Probabilistic Modeling and Analysis of DoS Protection for the ASV Protocol

Published in Security and Rewriting Techniques, ENTCS 234, pp 3-18, 2009

Musab A. Alturki, José Meseguer and Carl A. Gunter

The Adaptive Selective Verification (ASV) protocol was recently proposed as an effective and efficient DoS countermeasure within the shared channel model, in which clients and attackers probabilistically share communication bandwidth with the server. ASV has been manually shown to satisfy some desirable availability and bandwidth consumption properties. Due to the probabilistic nature of the protocol and its underlying attacker model, it is intrinsically difficult to build a faithful model of the protocol with which one may automatically verify its properties. This paper fills the gap between manual analysis and simulation-based experimental analysis of ASV, through automated formal analysis.

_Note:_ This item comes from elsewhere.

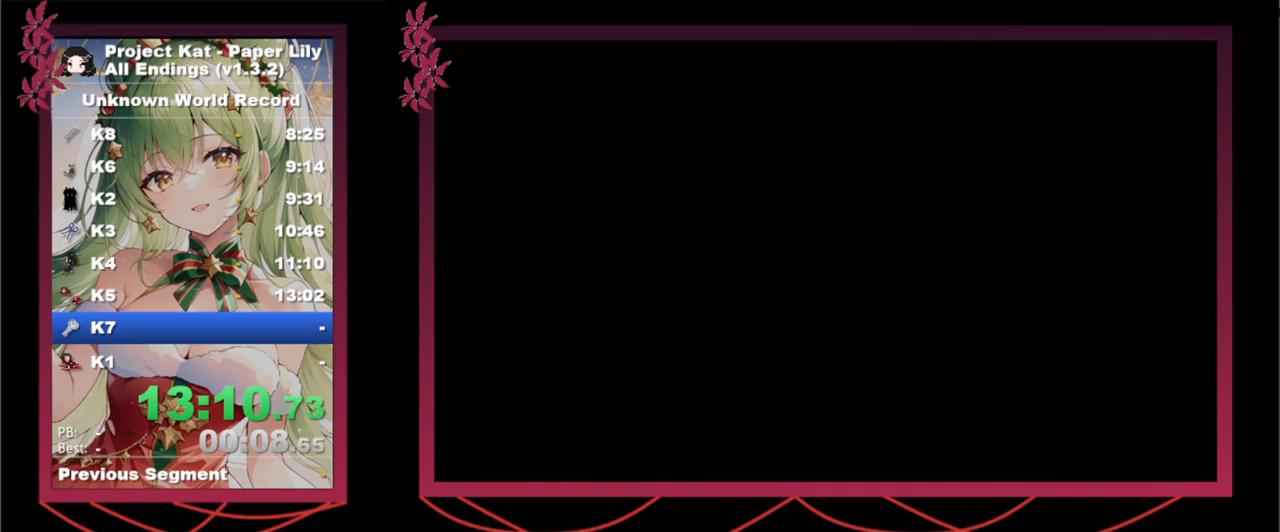
{"keys": ["x"], "events": []}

We describe a formal model of ASV using probabilistic rewrite theories, implemented in a probabilistic extension of Maude, and show how it can be used to formally verify various characteristics of ASV through automated statistical quantitative model checking analysis techniques. In particular, we formally verify ASV’s connection confidence theorem and a slightly more general bandwidth consumption theorem of ASV. This is followed by a statistical comparison of ASV with non-adaptive selective verification protocols. We conclude with remarks on possible further development and future work.